There are many more things for participants in the wagon train to experience and learn, and fun to be had as well. Folklorists Michael Crummett and Kay Young could not record the events while they worked as part of the wagon train during the day, although they took some pictures. They got out their recording equipment in the evening of the first night on the trail and recorded people singing songs and telling stories around the camp fire. This is the first of the recordings they made that night. It begins with a Montana version of the folksong sung by Art Warren, “Starving to Death on a Government Claim,” that he attributes to Frank Baker, named in the first line of the song. It is an old pioneer song that dates to the Homestead Act of 1862 and has had its lyrics adapted to make it a song about pioneering in different states. A version folklorist Vance Randolph learned growing up in Kansas and sings in the recording at the link starts with “My name is Frank Taylor.”

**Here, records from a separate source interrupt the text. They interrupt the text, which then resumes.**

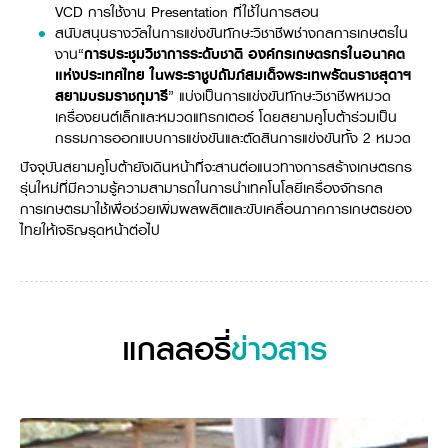
VCD การใช้งาน Presentation ที่ใช้ในการสอน
วารสารออนไลน์
สนับสนุนรางวัลในการแข่งขันทักษะวิชาชีพช่างกลการเกษตรใน
งาน“
การประชุมวิชาการระดับชาติ องค์กรเกษตรกรในอนาคต
แห่งประเทศไทย ในพระราชูปถัมภ์สมเด็จพระเทพรัตนราชสุดาฯ
สยามบรมราชกุมารี
” แบ่งเป็นการแข่งขันทักษะวิชาชีพหมวด
เครื่องยนต์เล็กและหมวดแทรกเตอร์ โดยสยามคูโบต้าร่วมเป็น
กรรมการออกแบบการแข่งขันและตัดสินการแข่งขันทั้ง 2 หมวด
ปัจจุบันสยามคูโบต้ายังเดินหน้าที่จะสานต่อแนวทางการสร้างเกษตรกร
รุ่นใหม่ที่มีความรู้ความสามารถในการนำเทคโนโลยีเครื่องจักรกล
การเกษตรมาใช้เพื่อช่วยเพิ่มผลผลิตและขับเคลื่อนภาคการเกษตรของ
ไทยให้เจริญรุดหน้าต่อไป
แกลลอรี่
ข่าวสาร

Today there are wagon trains organized for tourists, by small and large companies making a profit on giving people a wagon train experience. But what is happening in Montana is much rarer, a wagon train that is wholly home-made, relying on local knowledge passed on over generations.
This August, the Milk River Wagon Train makes its 49th journey, and hopes to inspire the 50th next year. Although the group has worked to pass on the knowledge of running wagon trains to the younger participants over the years, the loss of most of the original members has had a cost. The future of the tradition beyond its 50th year will require a new generation of wagoners to take up the reins of the horse teams. The staff of the American Folklife Center wishes them well, and hope that the documentation of the 10th anniversary trip, now online, can help to provide inspiration for future journeys.